My dad got paid out for damage after a bit but took 2 years to get his excess back. 

He's no longer with the same insurance company now but they keep writing to him asking him to sign a form that allows them to Sue the 3rd party in his name.

He's been paid all that is owed so why are the asking him to do this? Should he sign?
Tried calling Financial Ombudsman but they gave another number which turned out to be Legal Ombudsman who of course said they can't help.

Any help/pointers greatly appreciated as they are now leaving daily voicemails and yesterday, hand delivered a scrawled note reminding him to sign and return the form.

Thanks.


----------



## Shiny (Apr 23, 2007)

As it stands, it looks like although your dad has got his money back, the Insurers are still trying to recover their money from the bloke that hit your dad (or from his insurers). 

Your insurers have subrogation rights under the terms of your dads policy, which means they can pursue their losses as if they were dad (they have after all paid a repair cost on behalf of your dad). 

Your dad should sign the form so his insurers can continue their claim and get their money back. As it stands, your dad will still have effectively a "fault" claim against him as his insurers have not yet recovered their losses. 

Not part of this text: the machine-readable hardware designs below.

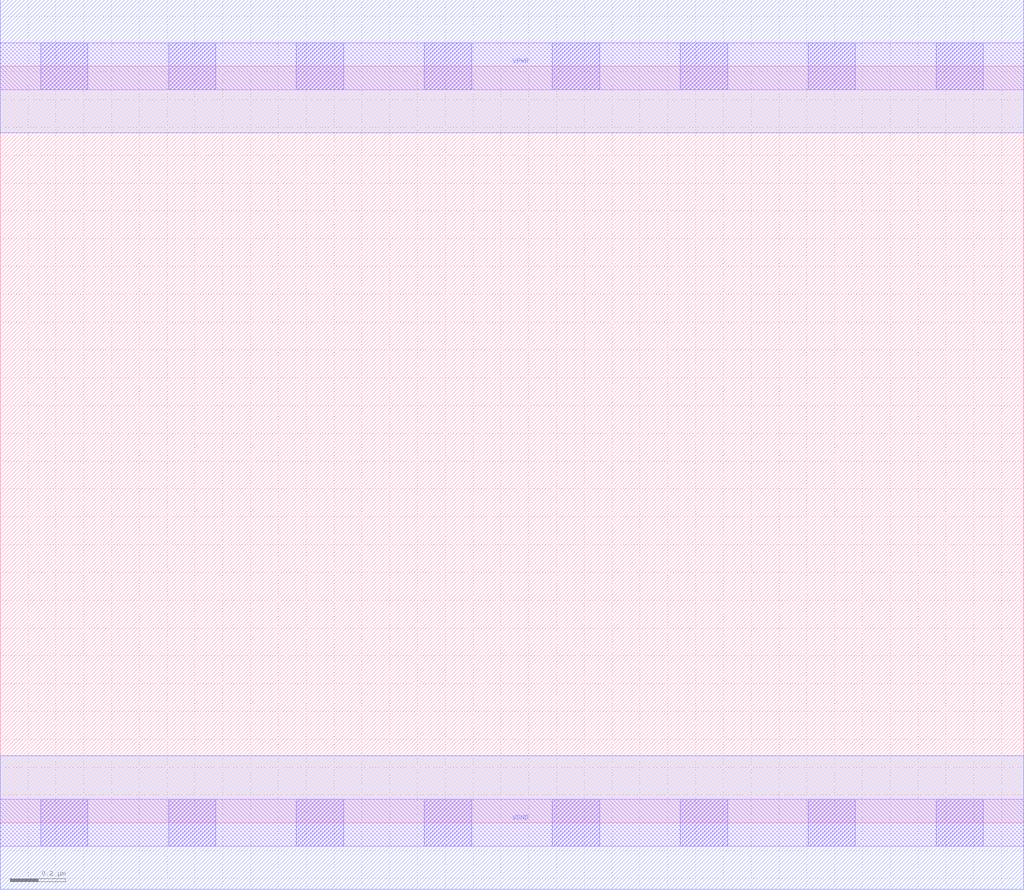
<source format=lef>
# Copyright 2020 The SkyWater PDK Authors
#
# Licensed under the Apache License, Version 2.0 (the "License");
# you may not use this file except in compliance with the License.
# You may obtain a copy of the License at
#
#     https://www.apache.org/licenses/LICENSE-2.0
#
# Unless required by applicable law or agreed to in writing, software
# distributed under the License is distributed on an "AS IS" BASIS,
# WITHOUT WARRANTIES OR CONDITIONS OF ANY KIND, either express or implied.
# See the License for the specific language governing permissions and
# limitations under the License.
#
# SPDX-License-Identifier: Apache-2.0

VERSION 5.7 ;
  NAMESCASESENSITIVE ON ;
  NOWIREEXTENSIONATPIN ON ;
  DIVIDERCHAR "/" ;
  BUSBITCHARS "[]" ;
UNITS
  DATABASE MICRONS 200 ;
END UNITS
PROPERTYDEFINITIONS
  MACRO maskLayoutSubType STRING ;
  MACRO prCellType STRING ;
  MACRO originalViewName STRING ;
END PROPERTYDEFINITIONS
MACRO sky130_fd_sc_hdll__fill_8
  CLASS CORE ;
  FOREIGN sky130_fd_sc_hdll__fill_8 ;
  ORIGIN  0.000000  0.000000 ;
  SIZE  3.680000 BY  2.720000 ;
  SYMMETRY X Y R90 ;
  SITE unithd ;
  PIN VGND
    DIRECTION INOUT ;
    USE GROUND ;
    PORT
      LAYER met1 ;
        RECT 0.000000 -0.240000 3.680000 0.240000 ;
    END
  END VGND
  PIN VPWR
    DIRECTION INOUT ;
    USE POWER ;
    PORT
      LAYER met1 ;
        RECT 0.000000 2.480000 3.680000 2.960000 ;
    END
  END VPWR
  OBS
    LAYER li1 ;
      RECT 0.000000 -0.085000 3.680000 0.085000 ;
      RECT 0.000000  2.635000 3.680000 2.805000 ;
    LAYER mcon ;
      RECT 0.145000 -0.085000 0.315000 0.085000 ;
      RECT 0.145000  2.635000 0.315000 2.805000 ;
      RECT 0.605000 -0.085000 0.775000 0.085000 ;
      RECT 0.605000  2.635000 0.775000 2.805000 ;
      RECT 1.065000 -0.085000 1.235000 0.085000 ;
      RECT 1.065000  2.635000 1.235000 2.805000 ;
      RECT 1.525000 -0.085000 1.695000 0.085000 ;
      RECT 1.525000  2.635000 1.695000 2.805000 ;
      RECT 1.985000 -0.085000 2.155000 0.085000 ;
      RECT 1.985000  2.635000 2.155000 2.805000 ;
      RECT 2.445000 -0.085000 2.615000 0.085000 ;
      RECT 2.445000  2.635000 2.615000 2.805000 ;
      RECT 2.905000 -0.085000 3.075000 0.085000 ;
      RECT 2.905000  2.635000 3.075000 2.805000 ;
      RECT 3.365000 -0.085000 3.535000 0.085000 ;
      RECT 3.365000  2.635000 3.535000 2.805000 ;
  END
  PROPERTY maskLayoutSubType "abstract" ;
  PROPERTY prCellType "standard" ;
  PROPERTY originalViewName "layout" ;
END sky130_fd_sc_hdll__fill_8

</source>
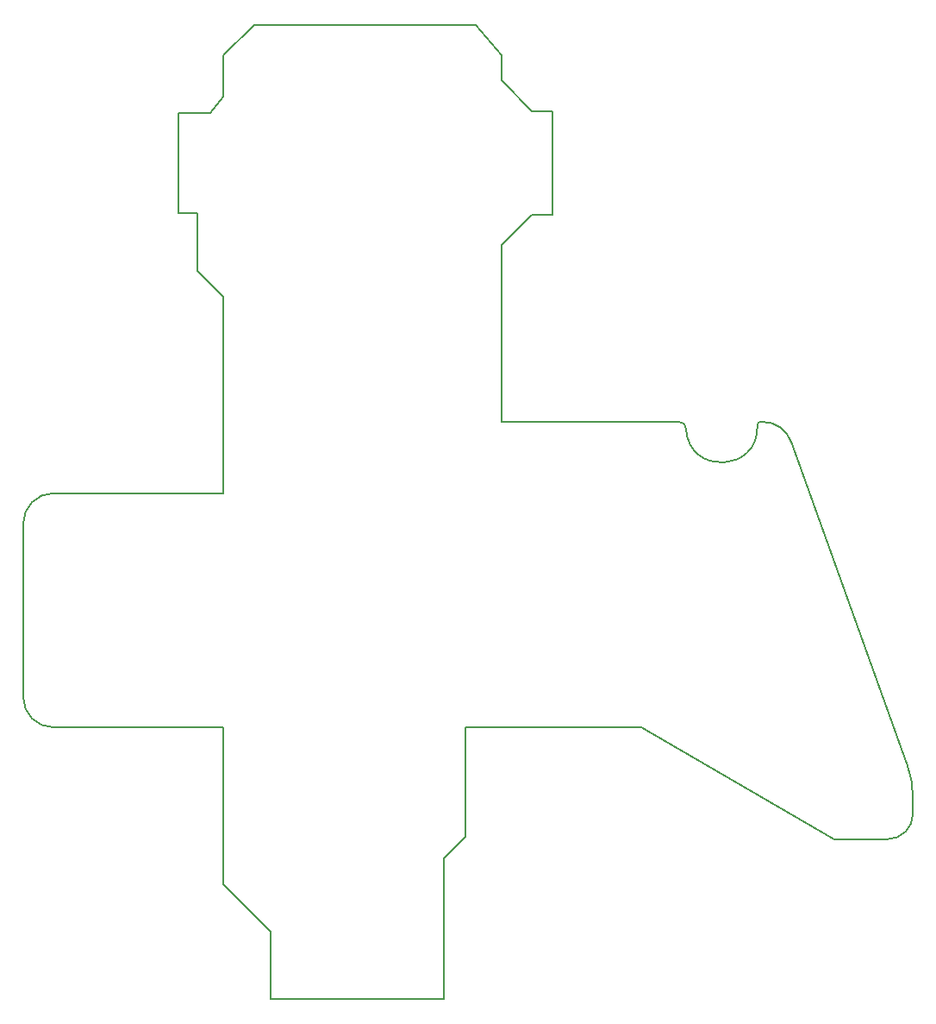
<source format=gbr>
%TF.GenerationSoftware,KiCad,Pcbnew,(5.1.9)-1*%
%TF.CreationDate,2021-02-18T14:55:37+00:00*%
%TF.ProjectId,toolboards - assembly_final,746f6f6c-626f-4617-9264-73202d206173,rev?*%
%TF.SameCoordinates,Original*%
%TF.FileFunction,Profile,NP*%
%FSLAX46Y46*%
G04 Gerber Fmt 4.6, Leading zero omitted, Abs format (unit mm)*
G04 Created by KiCad (PCBNEW (5.1.9)-1) date 2021-02-18 14:55:37*
%MOMM*%
%LPD*%
G01*
G04 APERTURE LIST*
%TA.AperFunction,Profile*%
%ADD10C,0.160000*%
%TD*%
G04 APERTURE END LIST*
D10*
X164235000Y-97373000D02*
X181483000Y-97373000D01*
X164237000Y-108084000D02*
X162098000Y-110223000D01*
X193437000Y-67375000D02*
X193249000Y-67376000D01*
X181483000Y-97373000D02*
X200467000Y-108332000D01*
X207628000Y-100945000D02*
X196259000Y-69359000D01*
X185237000Y-67374000D02*
X167762000Y-67380000D01*
X200467000Y-108332000D02*
X205719000Y-108332000D01*
X208219000Y-105832000D02*
X208219000Y-104332000D01*
X123797000Y-97373000D02*
X140465000Y-97373000D01*
X123797000Y-74373000D02*
X140465000Y-74373000D01*
X120797000Y-94373000D02*
X120797000Y-77373000D01*
X165227000Y-28448000D02*
X167762000Y-31378000D01*
X140465000Y-74373000D02*
X140462000Y-55118000D01*
X167762000Y-67380000D02*
X167762000Y-50038000D01*
X143462000Y-28448000D02*
X140462000Y-31378000D01*
X140462000Y-55118000D02*
X137922000Y-52578000D01*
X172762000Y-36878000D02*
X170762000Y-36878000D01*
X167762000Y-33878000D02*
X170762000Y-36878000D01*
X167762000Y-50038000D02*
X170762000Y-47038000D01*
X140462000Y-35433000D02*
X140462000Y-31378000D01*
X167762000Y-31378000D02*
X167762000Y-33878000D01*
X143462000Y-28448000D02*
X165227000Y-28448000D01*
X172762000Y-47038000D02*
X172762000Y-36878000D01*
X170762000Y-47038000D02*
X172762000Y-47038000D01*
X139192000Y-37084000D02*
X140462000Y-35433000D01*
X136017000Y-46863000D02*
X136017000Y-37084000D01*
X137922000Y-46863000D02*
X136017000Y-46863000D01*
X136017000Y-37084000D02*
X139192000Y-37084000D01*
X137922000Y-52578000D02*
X137922000Y-47498000D01*
X137922000Y-47498000D02*
X137922000Y-46863000D01*
X145088000Y-117422000D02*
X145088000Y-122887000D01*
X162098000Y-122887000D02*
X162098000Y-110223000D01*
X145088000Y-124005000D02*
X162098000Y-124005000D01*
X145088000Y-122887000D02*
X145088000Y-124005000D01*
X164235000Y-97373000D02*
X164237000Y-108084000D01*
X144957000Y-117291000D02*
X145088000Y-117422000D01*
X162098000Y-122887000D02*
X162098000Y-124005000D01*
X140457000Y-112791000D02*
X144957000Y-117291000D01*
X140465000Y-97373000D02*
X140457000Y-112791000D01*
X207627808Y-100944621D02*
G75*
G02*
X208219000Y-104332000I-9408808J-3387379D01*
G01*
X185236632Y-67374293D02*
G75*
G02*
X185916000Y-68023000I368J-679707D01*
G01*
X193437003Y-67374736D02*
G75*
G02*
X196259000Y-69359000I-1003J-3000264D01*
G01*
X192924298Y-67717107D02*
G75*
G02*
X193249000Y-67376000I326702J14107D01*
G01*
X208219000Y-105832000D02*
G75*
G02*
X205719000Y-108332000I-2500000J0D01*
G01*
X192924440Y-67717091D02*
G75*
G02*
X185916000Y-68023000I-3504440J-147909D01*
G01*
X123797000Y-97373000D02*
G75*
G02*
X120797000Y-94373000I0J3000000D01*
G01*
X120797000Y-77373000D02*
G75*
G02*
X123797000Y-74373000I3000000J0D01*
G01*
M02*

</source>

If your dad doesn't sign it, he is actually in breach of his policy conditions. If he does sign it, his insurers can crack on and get their money back from the person that hit him. 

Get your dad to ring his insurers just to clarify that this is the case (without knowing the full case details I have to make assumptions) and no doubt they will put his mind at rest.


----------



## rob3rto (May 23, 2007)

Thanks, I'll get him to ring them tomorrow.
Just sounded weird.


----------



## rizo (Jul 14, 2012)

perfectly said :thumb:



Shiny said:


> As it stands, it looks like although your dad has got his money back, the Insurers are still trying to recover their money from the bloke that hit your dad (or from his insurers).
> 
> Your insurers have subrogation rights under the terms of your dads policy, which means they can pursue their losses as if they were dad (they have after all paid a repair cost on behalf of your dad).
> 
> ...


----------